Ah yes. Video game movie adaptations. They’re not very good. Sure, there are quite a few that made money, but there aren’t exactly any that people reach for in excitement to watch over playing the game. Sure Mortal Kombat is nostalgically 90s and the first Silent Hill movie isn’t without its charms, but in general no one has ever been able to crack the code of delivering a video game adaptation that works as a standalone movie for anyone beyond the brand’s built in fan base (and rarely even for them). Assassin’s Creed is a rare beast though. It was a passion project for director Justin Kurzel (Snowtown) and Michael Fassbender, one that they made an entire Macbeth movie as a demo reel for. The star and director got their wish, and made their video game blockbuster. The result is surprisingly decent, if disappointingly bloodless and expectedly convoluted.
After some background prologue stuff, the flick kicks off when Michael Fassbender’s death row prisoner is executed, yet somehow wakes up in Madrid. He’s been recruited for a super-secret science experiment run by Marion Cotillard and Jeremy Irons. They know that Fassbender shares a bloodline with famous assassins (who are part of a creed, naturally), and want to shove him into some sort of strange VR machine to relieve past glories, and find a special apple that will allow a secret society to rob the world of their free will. Does that all sound convoluted? It should because it is. Two plot lines play out over two timelines that occasionally become entangled. So many characters are tossed on the screen and all of them just glower around and look sad as their main means of communication and interaction. Yet it’s all kind of pulpy fun, even if it’s pulpy fun that takes itself too seriously.
One thing that Kurzel definitely gets right in Assassin’s Creed is the look and tone. He’s playing around with the established mythology and fair enough, it’s tough to keep the endless Assassin’s Creed series straight. However, he includes enough of the right iconic images, weapons, and ideas to stay on brand. His gloomy visuals have a certain muddy beauty that sets a heightened tone. The film feels very dour and important even though it’s about fantasy claptrap that’s hard to take too seriously.
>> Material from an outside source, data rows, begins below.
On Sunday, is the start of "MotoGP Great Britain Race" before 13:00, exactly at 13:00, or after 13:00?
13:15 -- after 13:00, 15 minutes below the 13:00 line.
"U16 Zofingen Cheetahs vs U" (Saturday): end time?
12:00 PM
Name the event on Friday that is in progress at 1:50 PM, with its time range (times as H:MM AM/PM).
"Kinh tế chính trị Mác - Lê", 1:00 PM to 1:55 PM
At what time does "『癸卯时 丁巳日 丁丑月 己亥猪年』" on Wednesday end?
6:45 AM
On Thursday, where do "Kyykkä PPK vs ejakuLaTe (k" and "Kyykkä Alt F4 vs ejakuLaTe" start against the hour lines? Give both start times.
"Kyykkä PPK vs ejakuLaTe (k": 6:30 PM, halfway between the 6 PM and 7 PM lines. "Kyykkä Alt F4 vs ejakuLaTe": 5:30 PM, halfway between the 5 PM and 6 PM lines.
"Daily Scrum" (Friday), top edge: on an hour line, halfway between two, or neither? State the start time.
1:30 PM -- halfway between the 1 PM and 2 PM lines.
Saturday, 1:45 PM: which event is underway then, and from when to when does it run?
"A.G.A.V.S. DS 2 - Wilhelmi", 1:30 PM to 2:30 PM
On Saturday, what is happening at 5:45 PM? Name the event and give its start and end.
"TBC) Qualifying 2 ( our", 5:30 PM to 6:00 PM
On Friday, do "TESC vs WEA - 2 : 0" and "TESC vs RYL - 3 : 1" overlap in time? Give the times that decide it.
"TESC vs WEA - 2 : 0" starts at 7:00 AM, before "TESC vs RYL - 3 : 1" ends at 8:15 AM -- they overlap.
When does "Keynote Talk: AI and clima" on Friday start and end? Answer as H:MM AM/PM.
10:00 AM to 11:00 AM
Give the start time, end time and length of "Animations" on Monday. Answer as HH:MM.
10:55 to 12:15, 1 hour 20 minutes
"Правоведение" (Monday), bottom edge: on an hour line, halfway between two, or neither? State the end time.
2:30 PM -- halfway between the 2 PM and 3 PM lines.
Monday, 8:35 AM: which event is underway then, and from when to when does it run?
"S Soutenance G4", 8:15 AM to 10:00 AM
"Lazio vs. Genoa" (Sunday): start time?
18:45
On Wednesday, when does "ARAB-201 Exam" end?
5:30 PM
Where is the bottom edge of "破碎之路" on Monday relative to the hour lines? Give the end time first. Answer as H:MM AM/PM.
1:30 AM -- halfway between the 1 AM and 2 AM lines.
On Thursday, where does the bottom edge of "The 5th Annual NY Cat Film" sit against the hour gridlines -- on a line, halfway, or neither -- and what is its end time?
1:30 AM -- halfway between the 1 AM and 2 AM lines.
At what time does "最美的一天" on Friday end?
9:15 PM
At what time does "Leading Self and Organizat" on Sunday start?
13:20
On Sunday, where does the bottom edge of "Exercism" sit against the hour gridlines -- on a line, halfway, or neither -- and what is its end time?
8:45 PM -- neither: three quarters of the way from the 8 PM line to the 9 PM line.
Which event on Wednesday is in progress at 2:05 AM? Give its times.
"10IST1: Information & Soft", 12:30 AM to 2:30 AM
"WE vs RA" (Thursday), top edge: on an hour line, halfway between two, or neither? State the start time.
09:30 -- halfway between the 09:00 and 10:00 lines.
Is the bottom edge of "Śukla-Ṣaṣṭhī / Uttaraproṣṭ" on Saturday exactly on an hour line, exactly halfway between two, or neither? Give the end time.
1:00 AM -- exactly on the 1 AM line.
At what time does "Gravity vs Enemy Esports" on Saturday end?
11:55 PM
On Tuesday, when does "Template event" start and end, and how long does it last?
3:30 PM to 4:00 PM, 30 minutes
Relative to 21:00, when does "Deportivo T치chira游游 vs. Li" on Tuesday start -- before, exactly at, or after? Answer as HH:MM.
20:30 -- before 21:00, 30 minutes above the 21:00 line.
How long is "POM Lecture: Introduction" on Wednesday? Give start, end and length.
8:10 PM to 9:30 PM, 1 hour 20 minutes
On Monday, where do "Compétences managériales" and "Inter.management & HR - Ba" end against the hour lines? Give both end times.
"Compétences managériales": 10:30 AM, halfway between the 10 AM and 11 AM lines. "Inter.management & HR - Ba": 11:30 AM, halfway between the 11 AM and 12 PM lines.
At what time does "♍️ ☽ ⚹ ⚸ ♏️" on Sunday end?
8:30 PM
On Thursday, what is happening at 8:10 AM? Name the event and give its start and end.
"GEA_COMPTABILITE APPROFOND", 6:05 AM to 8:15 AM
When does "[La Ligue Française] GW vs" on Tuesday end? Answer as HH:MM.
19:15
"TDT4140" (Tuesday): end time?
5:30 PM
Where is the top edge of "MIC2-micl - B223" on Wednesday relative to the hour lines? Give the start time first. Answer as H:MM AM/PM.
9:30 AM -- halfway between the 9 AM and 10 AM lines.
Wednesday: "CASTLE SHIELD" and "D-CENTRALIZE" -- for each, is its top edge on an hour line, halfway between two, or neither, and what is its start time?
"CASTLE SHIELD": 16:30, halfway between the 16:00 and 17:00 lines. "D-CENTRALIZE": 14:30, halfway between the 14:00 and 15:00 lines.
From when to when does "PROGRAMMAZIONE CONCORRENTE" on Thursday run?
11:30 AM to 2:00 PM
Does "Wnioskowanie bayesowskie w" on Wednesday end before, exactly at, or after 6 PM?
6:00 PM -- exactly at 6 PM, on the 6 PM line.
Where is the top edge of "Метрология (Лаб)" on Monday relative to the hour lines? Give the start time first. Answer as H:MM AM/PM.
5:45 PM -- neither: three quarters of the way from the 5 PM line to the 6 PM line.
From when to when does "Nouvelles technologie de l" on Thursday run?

However, the actors commit and the spectacle can be stunning. Kurzel keeps his action fairly grounded and vicious. It’s stylish enough to sting, but gritty enough to hurt (like the game itself). The costumes and setting and choreography all feel right. You’ll feel like you’re in the established world while still poking out into the things that only movies can do. Unfortunately the filmmaker wasn’t able to go for a full hard R rating that the material deserves. So everything feels ever so slightly held back. Ah well, at least there’s some excitement afoot.
The cast is by far the most overqualified group ever assembled for a video game adaptation. Michael Fassbender carries it all with a level of gravitas that the material barely warrants. He communicates pain, anguish, and excitement that shouldn’t even be possible yet it’s there, and it works (plus he can do all the required ass-kicking just as well as the brooding). He’s matched by the likes of Marion Cottilard, Brendan Gleeson, Charlotte Rampling, Michael Kenneth Williams, and especially Jeremy Irons (a master of sneering British villainy). These are the sort of actors who could sell everything from Shakespeare to, well, Assassin’s Creed. They are all so good that you’ll believe script beats you shouldn’t, feel emotions that shouldn’t be possible, and invest dramatically in a goofy gaming adventure that doesn’t even really make sense. This is a classy video game movie, which has never happened before.
Of course, it’s still a videogame adaptation bogged down by a narrative that wasn’t meant to be told in three acts, emotional arcs that no human could experience, and the realities of open-ended franchise filmmaking. So, the flick is a little convoluted and unsatisfying. However, it works far better than it should or than anyone could have possibly expected. This isn’t the best possible Assassin’s Creed movie that could have been made, but it is likely the best version that we were ever going to get out of the studio system. All of that is a long way of saying it’s fine. Maybe even pretty good. It’s not high praise, barely even praise at all. But in the troubled world of videogame movie adaptations, even that is a rare level of success. So, yay, I guess.